GraphRAG is a modern framework for building and querying knowledge graphs from unstructured documents using Retrieval-Augmented Generation (RAG) techniques. It combines state-of-the-art document embeddings, named entity recognition, and graph-based retrieval to enable advanced semantic search and context retrieval for large language models (LLMs).
- Graph Construction: Built on networkx for flexible, in-memory knowledge graph creation and manipulation.
- Named Entity Recognition: Extracts concepts/entities using GLiNER for robust NER.
- Semantic Search: Uses in-memory FAISS for fast semantic similarity search (swap for a production vector database as needed).
- LangChain Integration: Includes a LangChain-compatible retriever wrapper for seamless integration with LangChain RetrievalQA pipelines.
- Production-Ready Guidance: For large-scale or production deployments, migrate to a graph database such as Neo4j and a dedicated vector database for scalable, persistent storage and search.
uv venv --python 3.12
uv syncBelow is a minimal example of how to use GraphRAG to build a knowledge graph and perform retrieval:
from graph_rag import KnowledgeGraph, GraphRAGRetriever
from langchain_google_vertexai import VertexAIEmbeddings
# 1. Prepare your documents (list of strings)
docs = ["Document 1 text...", "Document 2 text...", ...]
# 2. Create embeddings
embedding_model = VertexAIEmbeddings(model_name="text-embedding-005")
embeddings = embedding_model.embed_documents(docs)
# 3. Extract concepts/entities
kg = KnowledgeGraph()
concepts_per_chunk = kg.extract_concepts_batch(docs)
# 4. Build the knowledge graph
G = kg.create_graph(
embeddings=embeddings,
docs=docs,
concepts_per_chunk=concepts_per_chunk,
k=5,
metric="IP",
save_dir="./data/graph",
similarity_threshold=0.5,
concept_weight=0.3,
)
# 5. Create a retriever
retriever = GraphRAGRetriever(
kg=kg,
embedding_model=embedding_model,
top_k=5,
k_hops=1,
)
# 6. Retrieve relevant documents for a query
query = "How can I configure the Actionbar in Allplan?"

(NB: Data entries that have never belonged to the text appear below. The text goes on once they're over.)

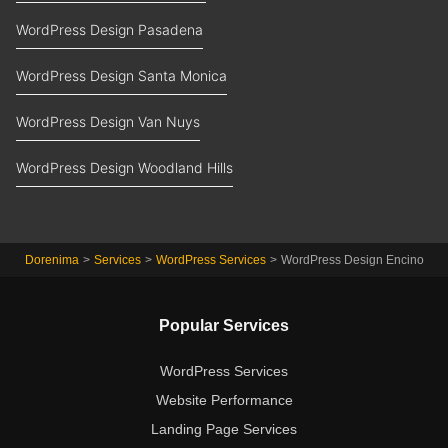
WordPress Design Pasadena
WordPress Design Santa Monica
WordPress Design Van Nuys
WordPress Design Woodland Hills
Dorenima
>
Services
>
WordPress Services
>
WordPress Design Encino
Popular Services
WordPress Services
Website Performance
Landing Page Services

docs = retriever.get_relevant_documents(query)
for d in docs:
print(d.metadata, d.page_content[:100])You can also integrate the retriever with LangChain's RetrievalQA for end-to-end question answering:
from langchain.chains import RetrievalQA
from langchain_google_vertexai import ChatVertexAI
llm = ChatVertexAI(model_name="gemini-2.5-flash", temperature=0.1)
qa_chain = RetrievalQA.from_chain_type(
llm=llm,
retriever=retriever,
)
response = qa_chain.invoke({"query": "How do I configure the Actionbar in Allplan?"})
print(response["result"])- networkx documentation
- GLiNER: Generalist Named Entity Recognizer
- FAISS: Facebook AI Similarity Search
- LangChain documentation
- Neo4j: Graph Database
This project is licensed under the MIT License.